Pittsburgh Post-Gazette on Milton
April 7, 2021 | Coverage and Posts
‘Milton’ is a movement biography of Pittsburgh attorney and minister Milton Raiford
By Sara Bauknecht
Artists find their muses in unexpected places. Choreographer/dancer Kaylin Horgan found hers, Homewood-bred attorney and ordained minister Milton Raiford, while teaching him to dance.
She met him nearly a decade ago during preparations for a fundraiser based on TV dance shows like “Dancing with the Stars.” Horgan was paired with Raiford and tasked with teaching him dance moves.
“He was like nobody I’d ever met before,” she said. When he walked in for his dance class, he was not in the mood, she said. But by the end, “he was very much touched by the movement and the openness of improvisational dance and sat me down and said, ‘We’ll be connected forever.’”
This week, Horgan will premiere online “Milton,” an evening-length biographical movement work based on Raiford’s life. It will be available for screening Thursday and Friday at newhazletttheater.org as part of the New Hazlett Theater’s Community Supported Art performance series. Horgan said Raiford has made her feel like part of his family.
“Throughout the years, he’s told me so many stories about his childhood and how he grew up,” she said. “He’s very transparent about the things he has had to go through from the past.” She’s heard stories about the time his mother dropped him off in New York City, leaving him to find his way to a boarding school in upstate New York. He was one of the first Black students to attend the Millbrook School for Boys.
He encountered taboos surrounding interracial relationships and the cruelty of racism. Bits of those stories inspired Horgan to create “Lion & Lamb” in 2019 as part of a residency at The Space Upstairs in Point Breeze. It’s a shorter piece about a relationship between a young Black man and a white girl.
“Once that started, it kind of just spun [from there]. I wanted to try to tell the whole story,” she said.

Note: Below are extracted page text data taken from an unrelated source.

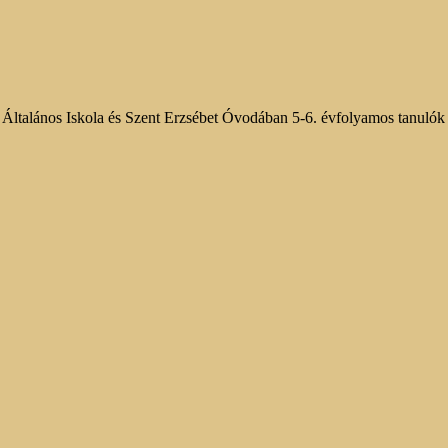
Általános Iskola és Szent Erzsébet Óvodában 5-6. évfolyamos tanulók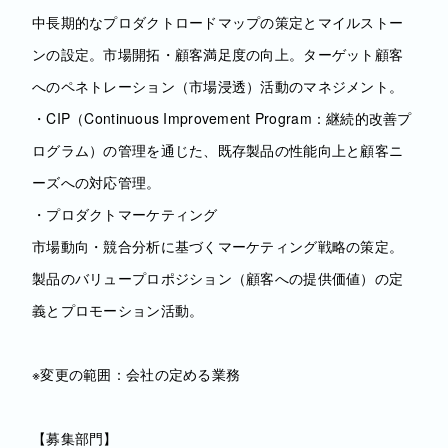
中長期的なプロダクトロードマップの策定とマイルストー
ンの設定。市場開拓・顧客満足度の向上。ターゲット顧客
へのペネトレーション（市場浸透）活動のマネジメント。
・CIP（Continuous Improvement Program：継続的改善プ
ログラム）の管理を通じた、既存製品の性能向上と顧客ニ
ーズへの対応管理。
・プロダクトマーケティング
市場動向・競合分析に基づくマーケティング戦略の策定。
製品のバリュープロポジション（顧客への提供価値）の定
義とプロモーション活動。
※変更の範囲：会社の定める業務
【募集部門】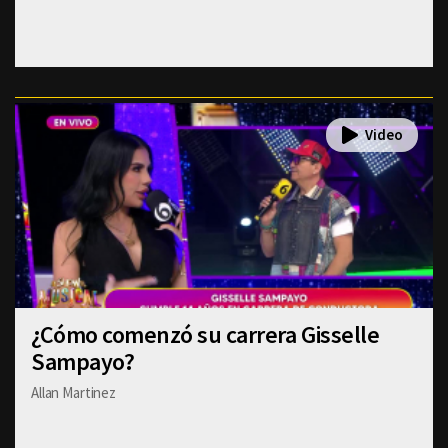
¿Cómo comenzó su carrera Gisselle
Sampayo?
Allan Martinez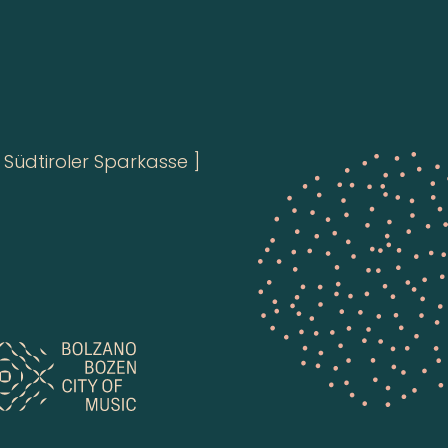
Südtiroler Sparkasse ]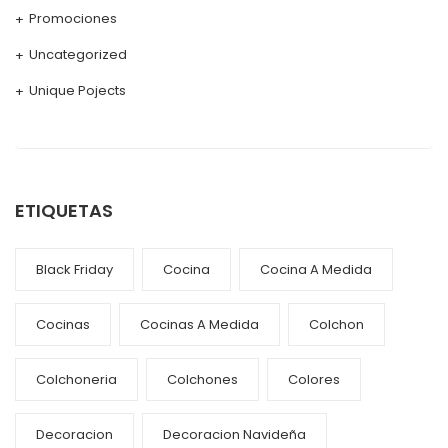
Promociones
Uncategorized
Unique Pojects
ETIQUETAS
Black Friday
Cocina
Cocina A Medida
Cocinas
Cocinas A Medida
Colchon
Colchoneria
Colchones
Colores
Decoracion
Decoracion Navideña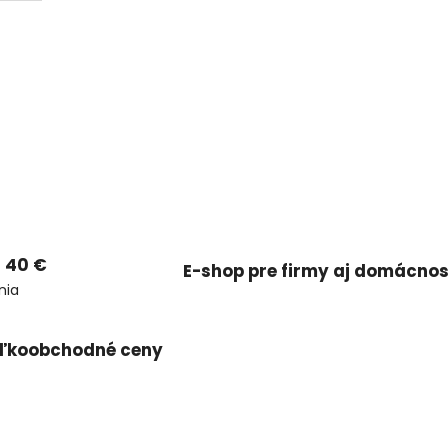
 40 €
E-shop pre firmy aj domácnos
nia
ľkoobchodné ceny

She’s been impacted by what led him into a career in criminal law, as well as what happens when you get caught up in it. Raiford graduated from the University of Pennsylvania and the Duquesne University School of Law, and was a successful defense attorney. But in 1994 he was disbarred for obstruction and falsifying records after having an imposter give testimony that his real client was unwilling to give — and that ultimately caused trouble for the real client, according to a Post-Gazette report.
In 2010, after prominent witnesses and the prosecutor in his case testified that he was a changed and redeemed man, he was reinstated as an attorney. His father, a hardworking pillar of the community and World War II veteran, was there to see it. He died a year later.
“His life is a testimony to so many people’s ways of being redeemed and redeeming themselves,” Horgan said. “It’s a universal lesson: You can do the worst things in the world but you should still have the opportunity to stand up and heal. Everybody should have that grace.”